The beginning manager

Argh!

What I didn't tell you yet is that, at 39, I am on my first more or less serious management post, that is, managing people instead of files only (I still manage those too, though, and plenty of them). Apart from occasionally standing in for my boss (which means managing about 35 people, expats and locals), I am permanently in charge of 3 expat project managers (soon 5) plus a local secretary.

I am tired today and in a foul mood, and I just lashed out at my section's latest acquisition.
She's a french project manager in her late twenties, great woman but very, eh, well, young française as they come. I had made corrections in a document she had drafted, an urgent assignment at that, and SHE JUST HASN'T TAKEN THEM INTO ACCOUNT! (I'm your boss for God's sake -ouch, very primary reaction, good that I didn't actually say that.) I told her to redo it, with all the patience I could muster, which wasn't a whole lot: for the first time I told her that 'je commence à m'énerver' - which is strong language in this otherwise fairly harmonious environment.

OK, cool, that's off my chest now. The reason is that she just hadn't noticed those corrections, she says, as she hadn't gone all the way to the bottom of it (now how smart is that?). She's working on them right now.

Just as I am writing this, she sends out the 'corrected' version, again with half of the modifications ignored.... (heart rate up). I give up...

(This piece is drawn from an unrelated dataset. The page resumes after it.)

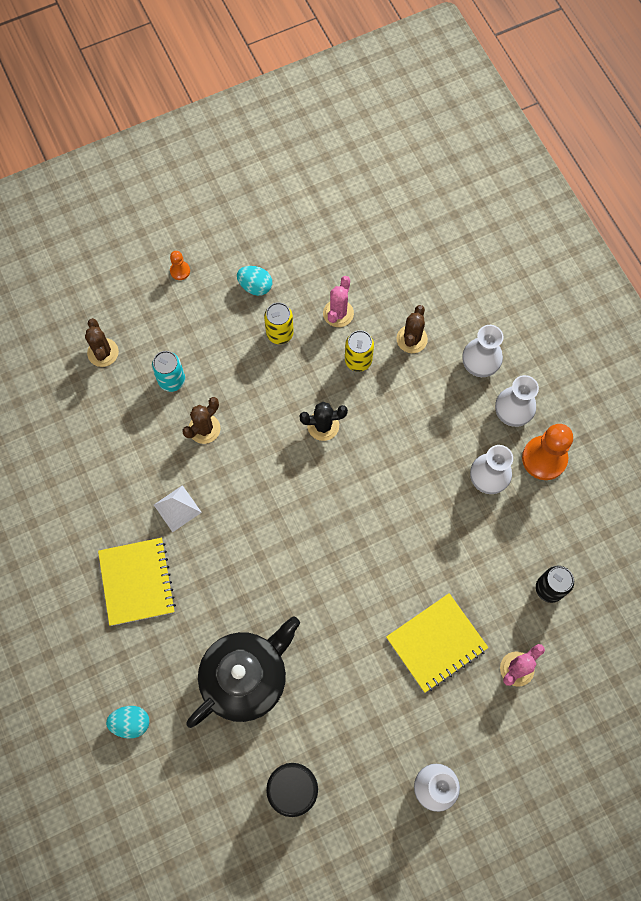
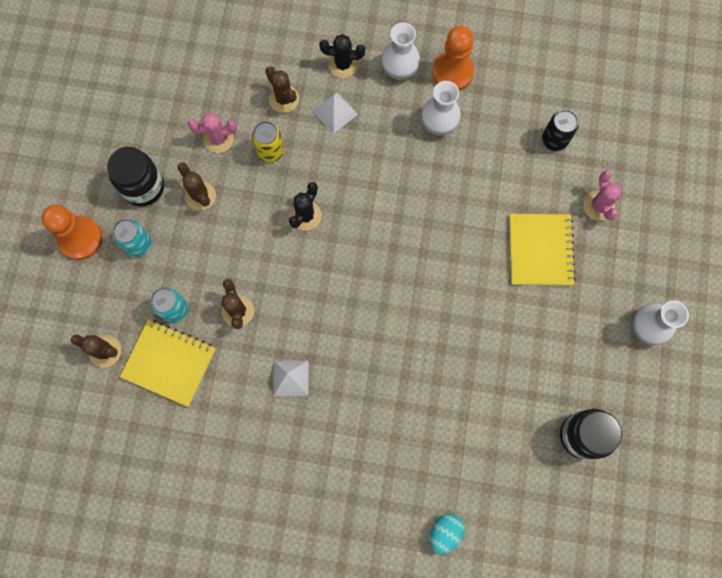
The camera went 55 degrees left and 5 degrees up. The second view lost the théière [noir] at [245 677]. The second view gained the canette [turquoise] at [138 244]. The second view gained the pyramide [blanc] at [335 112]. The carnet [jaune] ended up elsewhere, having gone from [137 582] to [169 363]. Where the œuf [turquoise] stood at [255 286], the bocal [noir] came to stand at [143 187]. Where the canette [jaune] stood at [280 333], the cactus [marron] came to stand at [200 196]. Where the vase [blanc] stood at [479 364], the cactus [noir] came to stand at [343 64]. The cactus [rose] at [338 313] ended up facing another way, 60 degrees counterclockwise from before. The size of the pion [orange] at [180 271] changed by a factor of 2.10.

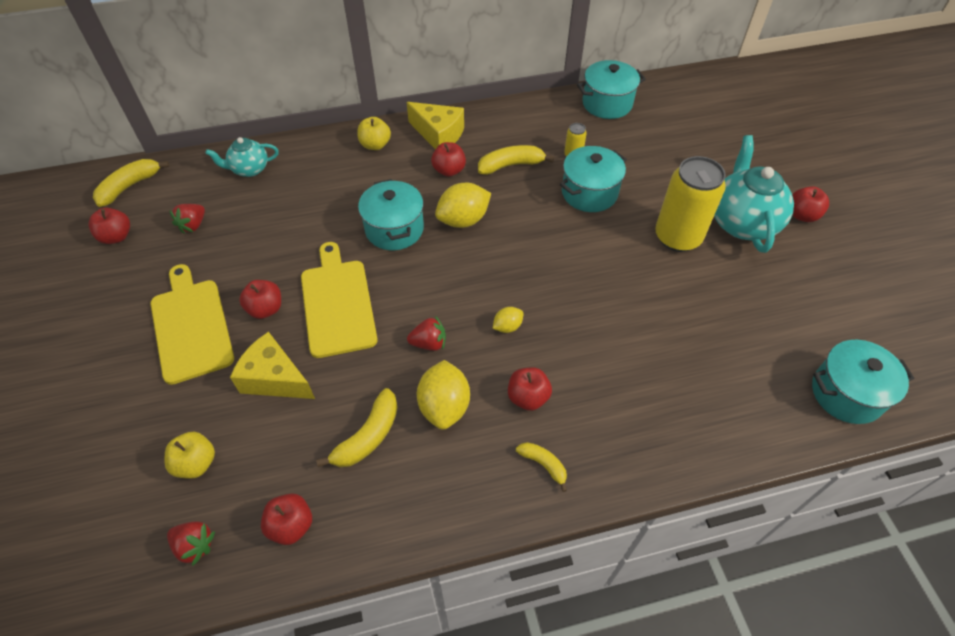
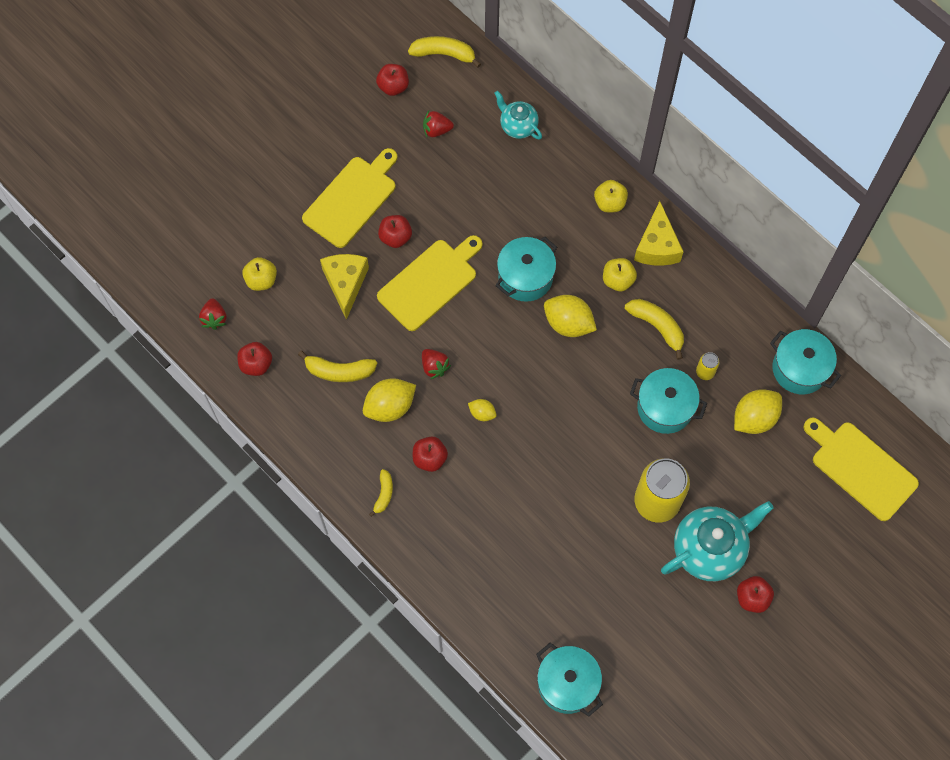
The camera went 60 degrees right and 15 degrees up. The second view gained the citron [jaune] at [754 418]. The second view gained the planche à découper [jaune] at [860 468]. What was the pomme [rouge] at [449 170] turned into the pomme [jaune] at [618 280].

And it's not that she's not intelligent, quite the contrary. Smart, very good communicative and social skills (a lot better than mine anyway). Won't take crap from anybody (well, perhaps a little from me just now). Good looking and charming too, and ever more self-confident. Is this the beginning of consistent smart-assing, passive resistance, or just sloppiness? The fact that my boss is making organisational changes which leave her under my as well as his direct authority (and thus basically only his...) is not helping things either I'm afraid.

OK, I rehearse what I've learned at those fancy management courses headquarters provide us with: no primary reaction, breathe, wait and explain. I'm actually not even sure they said that, but that's sort of what I know I should do on a good day.

The problem is, this is not a good day. I'm tired. M. was making an ass of himself as I was leaving home to return to work. A. was masterfully applying her silent reproach technique for my choosing to go back to the office instead of staying home to watch a movie together with her. And then there's the nagging doubt of the aforesaid organisational change, which must in some way have triggered subsconscious territorial or alpha-male reflexes on my part.

It's late, there's nobody left at the office. Perhaps I should go and pee up against some doors to make me feel better....

1 Comments:

Blogger Idle Dude said...

You are not alone. That happens all over the world, you know. Patience some say is a virtue, however too much patience is a sign for something else. Don't let them climb on your head!